• **TASK ITEM**: Rewrite every one of the records below, replacing "chart" with "graph" and keeping everything else unchanged. Leave out the pictures.

◇ ◇ ◇

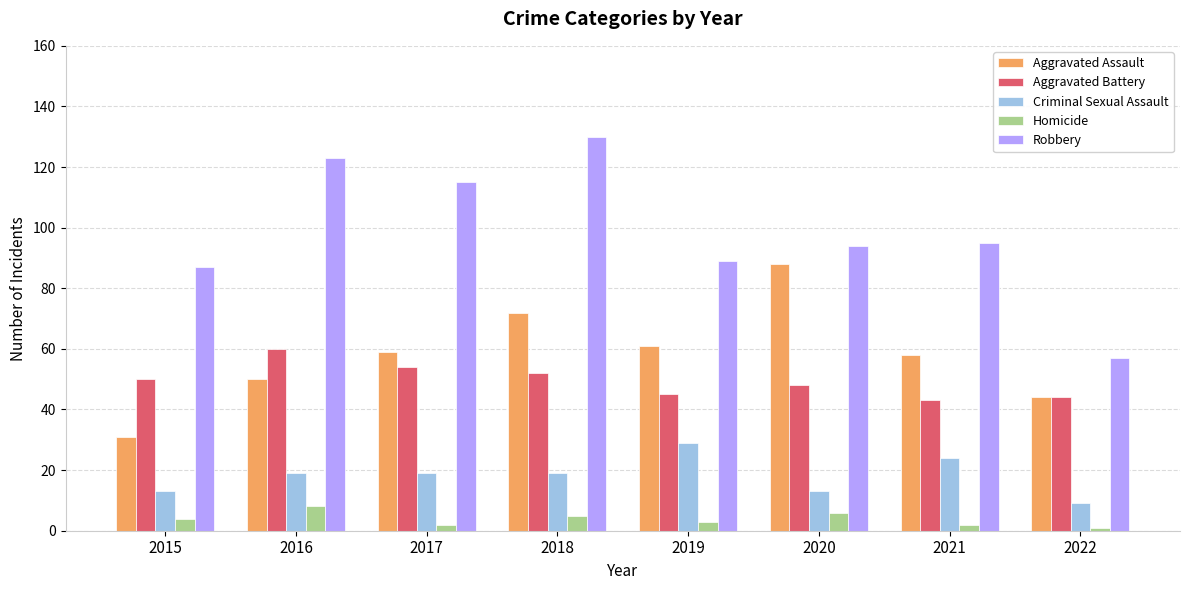

Which label corresponds to the largest value in the chart?

2018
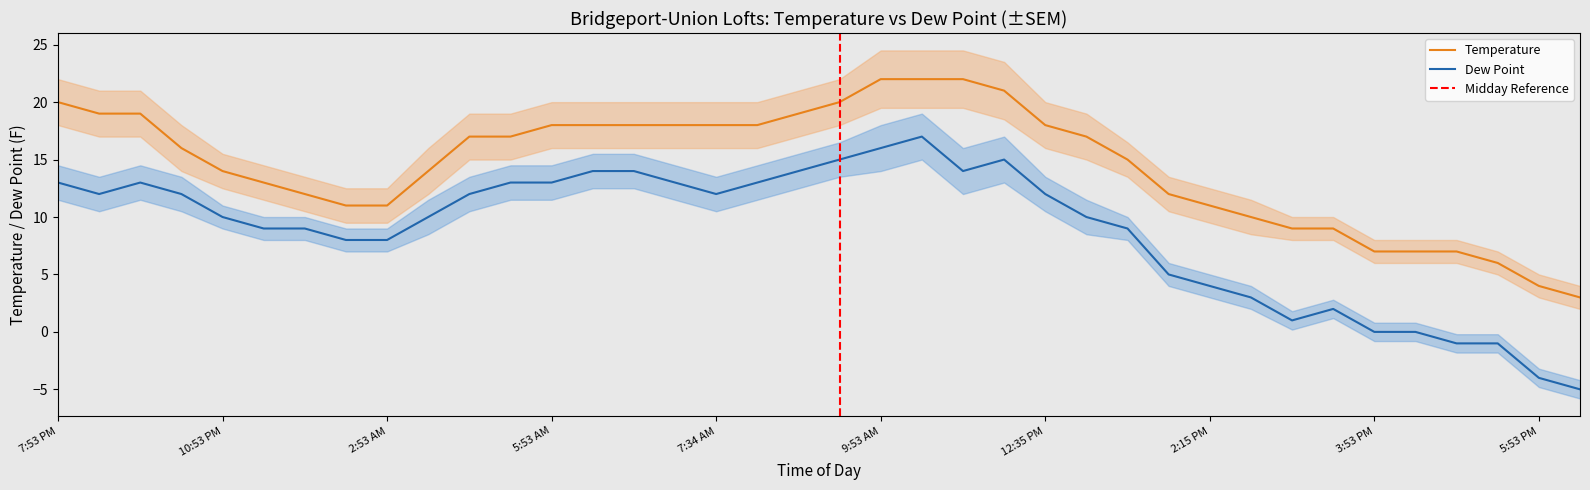

Where is Temperature nearest to the value 12?

12:53 AM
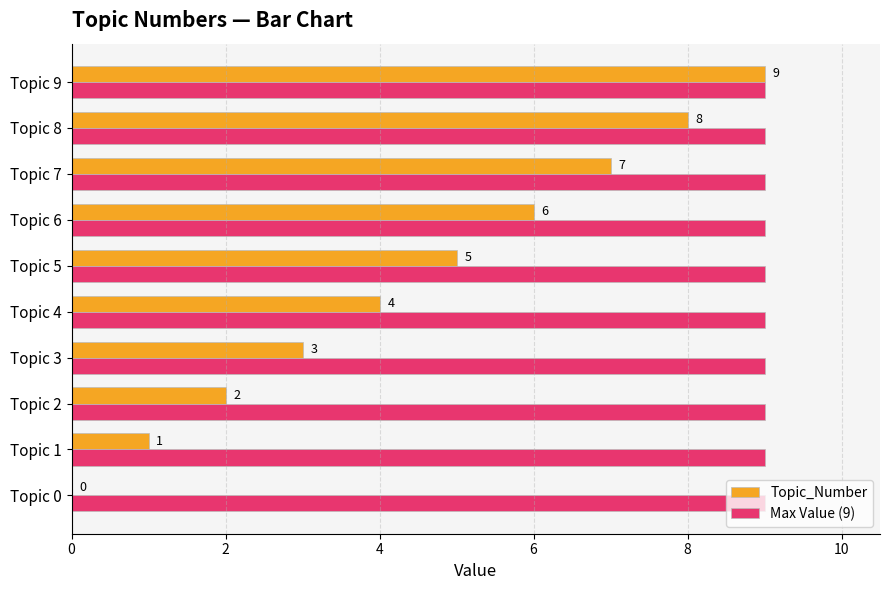

What is the sum of all Max Value (9) values?

90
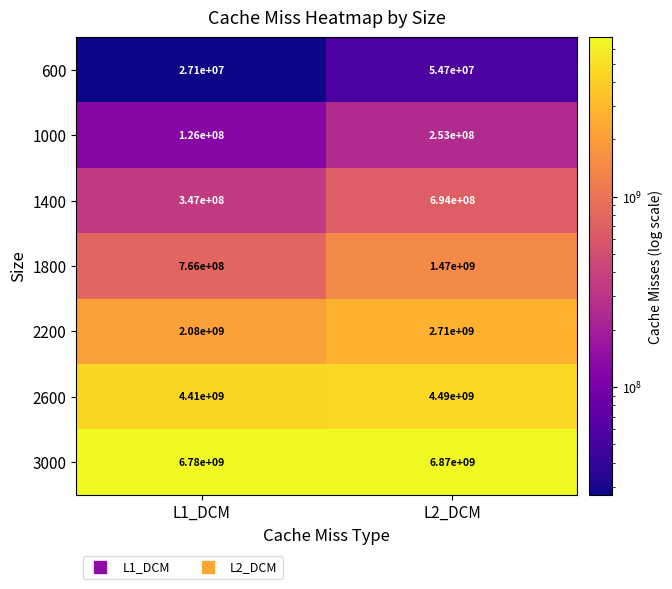

Is it true that 1000 equals 367049956 at L2_DCM?

False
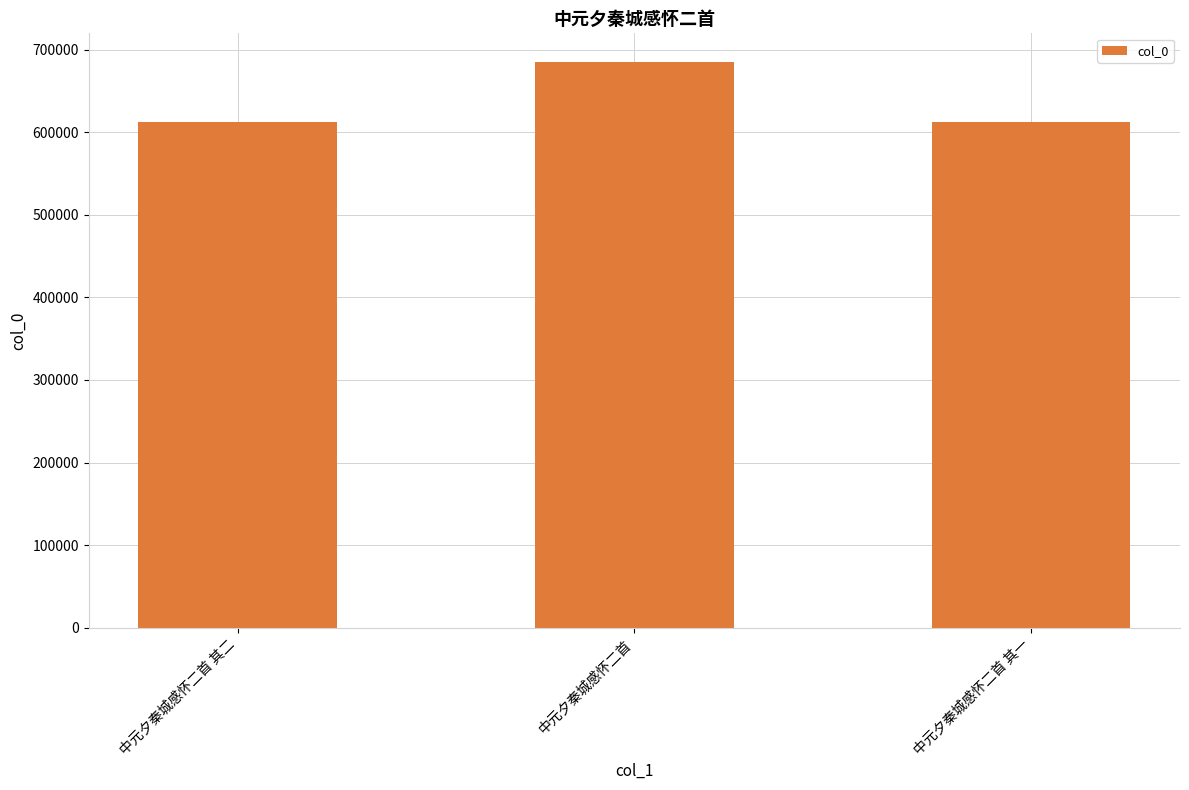

What is the average value?

636620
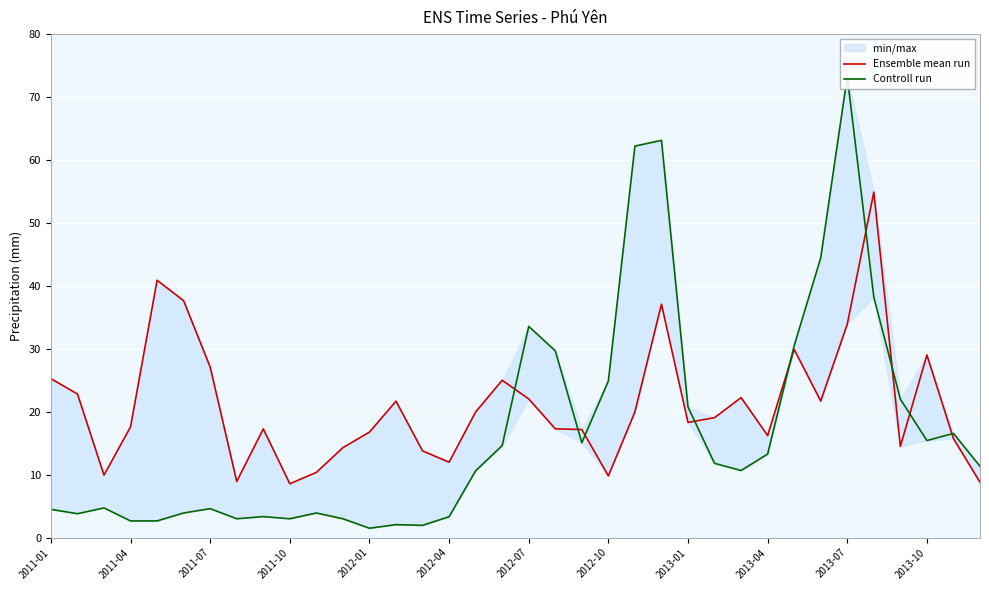

Reading right to left, extract all data points from this chart.

Ensemble mean run: 8.8	15.7	29.0	14.5	54.9	33.9	21.7	29.9	16.2	22.2	19.1	18.3	37.1	20.0	9.8	17.2	17.3	22.0	25.0	20.0	12.0	13.8	21.7	16.8	14.3	10.4	8.5	17.3	8.9	27.1	37.6	40.9	17.6	9.9	22.8	25.3
Controll run: 11.3	16.6	15.4	22.0	38.2	73.2	44.4	30.5	13.3	10.7	11.8	20.7	63.1	62.2	24.9	15.1	29.7	33.6	14.6	10.6	3.3	1.9	2.1	1.5	3.0	3.9	3.0	3.3	3.0	4.6	3.9	2.6	2.6	4.7	3.8	4.5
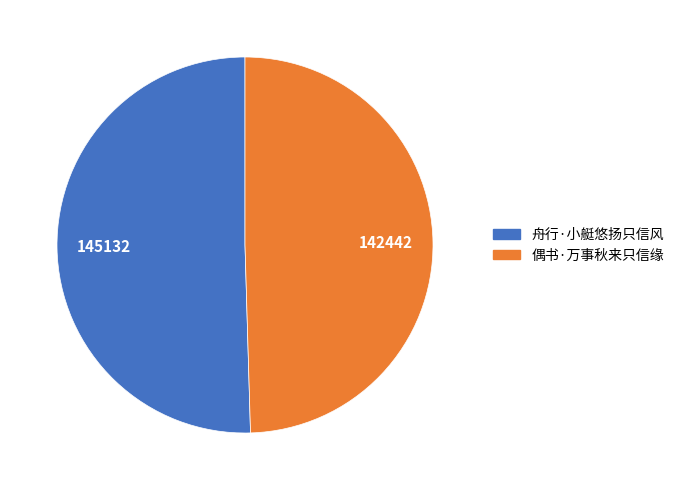

Which slice represents more than half of the pie?

舟行·小艇悠扬只信风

◇ ◇ ◇

• **WRITTEN RESPONSE**:
Which label corresponds to the largest value in the graph?

2018

Where is Temperature nearest to the value 12?

12:53 AM

What is the sum of all Max Value (9) values?

90

Is it true that 1000 equals 367049956 at L2_DCM?

False

What is the average value?

636620

Reading right to left, extract all data points from this graph.

Ensemble mean run: 8.8	15.7	29.0	14.5	54.9	33.9	21.7	29.9	16.2	22.2	19.1	18.3	37.1	20.0	9.8	17.2	17.3	22.0	25.0	20.0	12.0	13.8	21.7	16.8	14.3	10.4	8.5	17.3	8.9	27.1	37.6	40.9	17.6	9.9	22.8	25.3
Controll run: 11.3	16.6	15.4	22.0	38.2	73.2	44.4	30.5	13.3	10.7	11.8	20.7	63.1	62.2	24.9	15.1	29.7	33.6	14.6	10.6	3.3	1.9	2.1	1.5	3.0	3.9	3.0	3.3	3.0	4.6	3.9	2.6	2.6	4.7	3.8	4.5

Which slice represents more than half of the pie?

舟行·小艇悠扬只信风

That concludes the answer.